■ Material for the task ■
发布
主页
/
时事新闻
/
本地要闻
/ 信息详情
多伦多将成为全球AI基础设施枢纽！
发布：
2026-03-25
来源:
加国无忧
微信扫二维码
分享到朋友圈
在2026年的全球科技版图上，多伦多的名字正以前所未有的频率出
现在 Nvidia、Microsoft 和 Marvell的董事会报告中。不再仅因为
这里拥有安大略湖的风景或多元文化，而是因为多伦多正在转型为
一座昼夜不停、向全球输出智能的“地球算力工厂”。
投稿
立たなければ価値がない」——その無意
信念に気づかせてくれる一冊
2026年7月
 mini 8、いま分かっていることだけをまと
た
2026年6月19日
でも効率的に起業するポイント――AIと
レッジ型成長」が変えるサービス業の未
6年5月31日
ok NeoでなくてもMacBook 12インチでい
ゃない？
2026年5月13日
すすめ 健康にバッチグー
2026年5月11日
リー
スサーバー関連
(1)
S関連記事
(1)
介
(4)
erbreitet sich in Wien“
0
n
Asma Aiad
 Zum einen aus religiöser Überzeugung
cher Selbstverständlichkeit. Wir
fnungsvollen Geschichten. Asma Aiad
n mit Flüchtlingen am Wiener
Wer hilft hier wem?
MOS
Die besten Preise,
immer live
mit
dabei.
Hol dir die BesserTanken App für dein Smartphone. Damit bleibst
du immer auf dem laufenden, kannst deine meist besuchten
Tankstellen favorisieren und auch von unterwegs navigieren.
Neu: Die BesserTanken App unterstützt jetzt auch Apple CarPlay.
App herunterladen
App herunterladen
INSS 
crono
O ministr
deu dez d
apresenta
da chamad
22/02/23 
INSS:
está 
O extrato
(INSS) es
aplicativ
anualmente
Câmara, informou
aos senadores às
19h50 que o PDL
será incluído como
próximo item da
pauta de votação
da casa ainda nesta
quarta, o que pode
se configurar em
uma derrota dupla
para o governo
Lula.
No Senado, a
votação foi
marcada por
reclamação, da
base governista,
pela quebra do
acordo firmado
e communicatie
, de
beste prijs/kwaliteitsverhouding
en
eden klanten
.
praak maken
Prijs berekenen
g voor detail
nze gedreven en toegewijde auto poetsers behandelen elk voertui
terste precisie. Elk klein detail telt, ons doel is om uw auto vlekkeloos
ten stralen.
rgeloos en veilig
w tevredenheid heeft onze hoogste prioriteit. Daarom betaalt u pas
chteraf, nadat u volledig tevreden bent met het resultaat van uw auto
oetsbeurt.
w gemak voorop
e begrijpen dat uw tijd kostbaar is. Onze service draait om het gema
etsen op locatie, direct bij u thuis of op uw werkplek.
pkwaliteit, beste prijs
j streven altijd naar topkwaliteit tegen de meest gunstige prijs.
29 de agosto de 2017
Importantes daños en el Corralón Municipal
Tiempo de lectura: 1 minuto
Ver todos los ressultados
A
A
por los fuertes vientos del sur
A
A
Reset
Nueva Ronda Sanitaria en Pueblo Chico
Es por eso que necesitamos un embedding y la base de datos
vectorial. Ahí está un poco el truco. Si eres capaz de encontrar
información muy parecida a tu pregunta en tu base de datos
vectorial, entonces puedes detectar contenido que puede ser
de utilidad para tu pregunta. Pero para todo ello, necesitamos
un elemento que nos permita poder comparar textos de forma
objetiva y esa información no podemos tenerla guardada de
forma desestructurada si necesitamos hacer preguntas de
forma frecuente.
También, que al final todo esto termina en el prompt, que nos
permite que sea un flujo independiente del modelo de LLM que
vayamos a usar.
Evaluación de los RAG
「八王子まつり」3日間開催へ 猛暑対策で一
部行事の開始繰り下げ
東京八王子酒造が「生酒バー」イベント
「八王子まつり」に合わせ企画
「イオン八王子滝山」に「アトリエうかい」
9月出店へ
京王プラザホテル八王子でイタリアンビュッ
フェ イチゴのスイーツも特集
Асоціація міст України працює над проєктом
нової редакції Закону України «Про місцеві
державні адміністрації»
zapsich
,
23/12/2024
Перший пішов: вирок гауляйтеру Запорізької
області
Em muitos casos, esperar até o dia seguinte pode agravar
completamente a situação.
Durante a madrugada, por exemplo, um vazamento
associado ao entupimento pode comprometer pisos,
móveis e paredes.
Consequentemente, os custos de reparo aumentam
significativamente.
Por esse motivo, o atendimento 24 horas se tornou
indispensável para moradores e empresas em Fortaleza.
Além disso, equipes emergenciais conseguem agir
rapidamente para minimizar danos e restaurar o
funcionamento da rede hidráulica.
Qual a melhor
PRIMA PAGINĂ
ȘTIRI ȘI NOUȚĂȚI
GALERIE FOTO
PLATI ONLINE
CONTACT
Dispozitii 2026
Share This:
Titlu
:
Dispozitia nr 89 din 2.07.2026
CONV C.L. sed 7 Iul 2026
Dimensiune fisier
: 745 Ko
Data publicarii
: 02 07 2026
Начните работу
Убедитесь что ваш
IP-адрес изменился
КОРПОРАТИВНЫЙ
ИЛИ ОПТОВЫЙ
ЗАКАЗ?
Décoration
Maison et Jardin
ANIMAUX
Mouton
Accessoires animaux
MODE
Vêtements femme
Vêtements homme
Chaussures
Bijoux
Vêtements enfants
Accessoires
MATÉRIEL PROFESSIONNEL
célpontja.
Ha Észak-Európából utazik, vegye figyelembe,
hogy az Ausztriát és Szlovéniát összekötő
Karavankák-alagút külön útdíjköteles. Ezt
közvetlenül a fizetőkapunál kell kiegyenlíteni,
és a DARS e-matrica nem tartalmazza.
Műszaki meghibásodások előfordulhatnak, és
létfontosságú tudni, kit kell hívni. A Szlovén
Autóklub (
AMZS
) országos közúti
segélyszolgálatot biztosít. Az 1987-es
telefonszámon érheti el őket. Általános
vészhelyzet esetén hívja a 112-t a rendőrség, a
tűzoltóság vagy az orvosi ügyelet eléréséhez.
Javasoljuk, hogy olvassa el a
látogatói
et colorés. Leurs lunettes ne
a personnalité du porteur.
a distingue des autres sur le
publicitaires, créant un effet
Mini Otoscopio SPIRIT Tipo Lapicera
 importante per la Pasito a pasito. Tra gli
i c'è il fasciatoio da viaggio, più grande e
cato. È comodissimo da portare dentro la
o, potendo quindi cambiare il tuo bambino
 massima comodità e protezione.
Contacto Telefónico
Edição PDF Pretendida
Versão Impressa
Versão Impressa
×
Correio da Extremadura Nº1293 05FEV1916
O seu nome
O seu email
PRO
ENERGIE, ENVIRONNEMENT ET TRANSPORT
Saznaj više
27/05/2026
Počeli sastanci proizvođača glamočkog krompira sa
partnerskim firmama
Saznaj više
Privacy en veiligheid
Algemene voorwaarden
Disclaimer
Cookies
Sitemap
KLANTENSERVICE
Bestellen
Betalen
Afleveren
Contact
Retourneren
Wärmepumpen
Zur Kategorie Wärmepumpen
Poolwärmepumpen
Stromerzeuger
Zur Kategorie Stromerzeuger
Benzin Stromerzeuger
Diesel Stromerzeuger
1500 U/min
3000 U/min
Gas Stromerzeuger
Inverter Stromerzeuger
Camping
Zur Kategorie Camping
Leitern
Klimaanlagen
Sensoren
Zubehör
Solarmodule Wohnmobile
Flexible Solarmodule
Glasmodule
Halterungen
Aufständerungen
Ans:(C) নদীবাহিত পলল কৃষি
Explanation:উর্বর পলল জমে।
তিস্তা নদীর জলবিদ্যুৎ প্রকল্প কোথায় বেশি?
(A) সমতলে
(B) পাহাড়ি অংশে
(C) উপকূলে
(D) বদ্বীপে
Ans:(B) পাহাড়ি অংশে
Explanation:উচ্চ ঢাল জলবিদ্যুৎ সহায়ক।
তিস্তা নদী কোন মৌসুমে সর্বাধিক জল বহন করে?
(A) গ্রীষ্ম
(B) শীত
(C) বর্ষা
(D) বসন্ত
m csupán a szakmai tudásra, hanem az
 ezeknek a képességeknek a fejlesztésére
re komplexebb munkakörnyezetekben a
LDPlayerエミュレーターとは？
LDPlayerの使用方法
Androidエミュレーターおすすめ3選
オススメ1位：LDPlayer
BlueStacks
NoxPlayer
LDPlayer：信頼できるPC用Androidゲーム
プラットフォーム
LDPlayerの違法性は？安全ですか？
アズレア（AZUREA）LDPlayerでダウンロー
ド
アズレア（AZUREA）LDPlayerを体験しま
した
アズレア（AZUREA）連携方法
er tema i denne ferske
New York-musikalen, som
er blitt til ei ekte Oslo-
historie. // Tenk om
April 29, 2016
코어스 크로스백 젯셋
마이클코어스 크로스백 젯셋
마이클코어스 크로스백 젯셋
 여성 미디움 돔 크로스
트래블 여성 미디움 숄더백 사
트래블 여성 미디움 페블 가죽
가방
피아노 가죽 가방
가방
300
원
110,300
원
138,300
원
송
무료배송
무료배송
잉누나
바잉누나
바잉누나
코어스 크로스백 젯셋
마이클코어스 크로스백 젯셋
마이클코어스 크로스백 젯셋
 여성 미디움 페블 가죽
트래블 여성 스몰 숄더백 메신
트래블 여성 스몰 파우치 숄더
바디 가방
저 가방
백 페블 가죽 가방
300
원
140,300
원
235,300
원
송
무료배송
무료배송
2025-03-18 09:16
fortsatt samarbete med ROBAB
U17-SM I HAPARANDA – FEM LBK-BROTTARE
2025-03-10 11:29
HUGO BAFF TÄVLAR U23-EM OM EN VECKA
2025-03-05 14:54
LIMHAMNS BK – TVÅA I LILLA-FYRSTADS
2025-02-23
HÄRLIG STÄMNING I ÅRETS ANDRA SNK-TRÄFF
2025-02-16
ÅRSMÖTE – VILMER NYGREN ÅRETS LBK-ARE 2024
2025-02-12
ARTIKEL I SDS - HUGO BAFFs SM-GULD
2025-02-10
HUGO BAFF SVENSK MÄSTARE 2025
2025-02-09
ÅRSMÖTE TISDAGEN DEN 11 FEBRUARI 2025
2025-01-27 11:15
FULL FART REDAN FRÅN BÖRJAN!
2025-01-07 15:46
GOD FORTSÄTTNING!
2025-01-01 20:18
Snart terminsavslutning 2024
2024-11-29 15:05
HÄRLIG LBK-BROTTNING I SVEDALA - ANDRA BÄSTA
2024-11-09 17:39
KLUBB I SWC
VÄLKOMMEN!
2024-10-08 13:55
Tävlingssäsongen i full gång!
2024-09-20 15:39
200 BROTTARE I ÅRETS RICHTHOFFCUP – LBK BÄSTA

■ Task goal ■
Retype exactly the lines of the data above that fall between the line with "GALERIE FOTO" and the line with "Ans:(B) পাহাড়ি অংশে", inclusive, and add nothing.

■ Result for this exercise ■
GALERIE FOTO
PLATI ONLINE
CONTACT
Dispozitii 2026
Share This:
Titlu
:
Dispozitia nr 89 din 2.07.2026
CONV C.L. sed 7 Iul 2026
Dimensiune fisier
: 745 Ko
Data publicarii
: 02 07 2026
Начните работу
Убедитесь что ваш
IP-адрес изменился
КОРПОРАТИВНЫЙ
ИЛИ ОПТОВЫЙ
ЗАКАЗ?
Décoration
Maison et Jardin
ANIMAUX
Mouton
Accessoires animaux
MODE
Vêtements femme
Vêtements homme
Chaussures
Bijoux
Vêtements enfants
Accessoires
MATÉRIEL PROFESSIONNEL
célpontja.
Ha Észak-Európából utazik, vegye figyelembe,
hogy az Ausztriát és Szlovéniát összekötő
Karavankák-alagút külön útdíjköteles. Ezt
közvetlenül a fizetőkapunál kell kiegyenlíteni,
és a DARS e-matrica nem tartalmazza.
Műszaki meghibásodások előfordulhatnak, és
létfontosságú tudni, kit kell hívni. A Szlovén
Autóklub (
AMZS
) országos közúti
segélyszolgálatot biztosít. Az 1987-es
telefonszámon érheti el őket. Általános
vészhelyzet esetén hívja a 112-t a rendőrség, a
tűzoltóság vagy az orvosi ügyelet eléréséhez.
Javasoljuk, hogy olvassa el a
látogatói
et colorés. Leurs lunettes ne
a personnalité du porteur.
a distingue des autres sur le
publicitaires, créant un effet
Mini Otoscopio SPIRIT Tipo Lapicera
 importante per la Pasito a pasito. Tra gli
i c'è il fasciatoio da viaggio, più grande e
cato. È comodissimo da portare dentro la
o, potendo quindi cambiare il tuo bambino
 massima comodità e protezione.
Contacto Telefónico
Edição PDF Pretendida
Versão Impressa
Versão Impressa
×
Correio da Extremadura Nº1293 05FEV1916
O seu nome
O seu email
PRO
ENERGIE, ENVIRONNEMENT ET TRANSPORT
Saznaj više
27/05/2026
Počeli sastanci proizvođača glamočkog krompira sa
partnerskim firmama
Saznaj više
Privacy en veiligheid
Algemene voorwaarden
Disclaimer
Cookies
Sitemap
KLANTENSERVICE
Bestellen
Betalen
Afleveren
Contact
Retourneren
Wärmepumpen
Zur Kategorie Wärmepumpen
Poolwärmepumpen
Stromerzeuger
Zur Kategorie Stromerzeuger
Benzin Stromerzeuger
Diesel Stromerzeuger
1500 U/min
3000 U/min
Gas Stromerzeuger
Inverter Stromerzeuger
Camping
Zur Kategorie Camping
Leitern
Klimaanlagen
Sensoren
Zubehör
Solarmodule Wohnmobile
Flexible Solarmodule
Glasmodule
Halterungen
Aufständerungen
Ans:(C) নদীবাহিত পলল কৃষি
Explanation:উর্বর পলল জমে।
তিস্তা নদীর জলবিদ্যুৎ প্রকল্প কোথায় বেশি?
(A) সমতলে
(B) পাহাড়ি অংশে
(C) উপকূলে
(D) বদ্বীপে
Ans:(B) পাহাড়ি অংশে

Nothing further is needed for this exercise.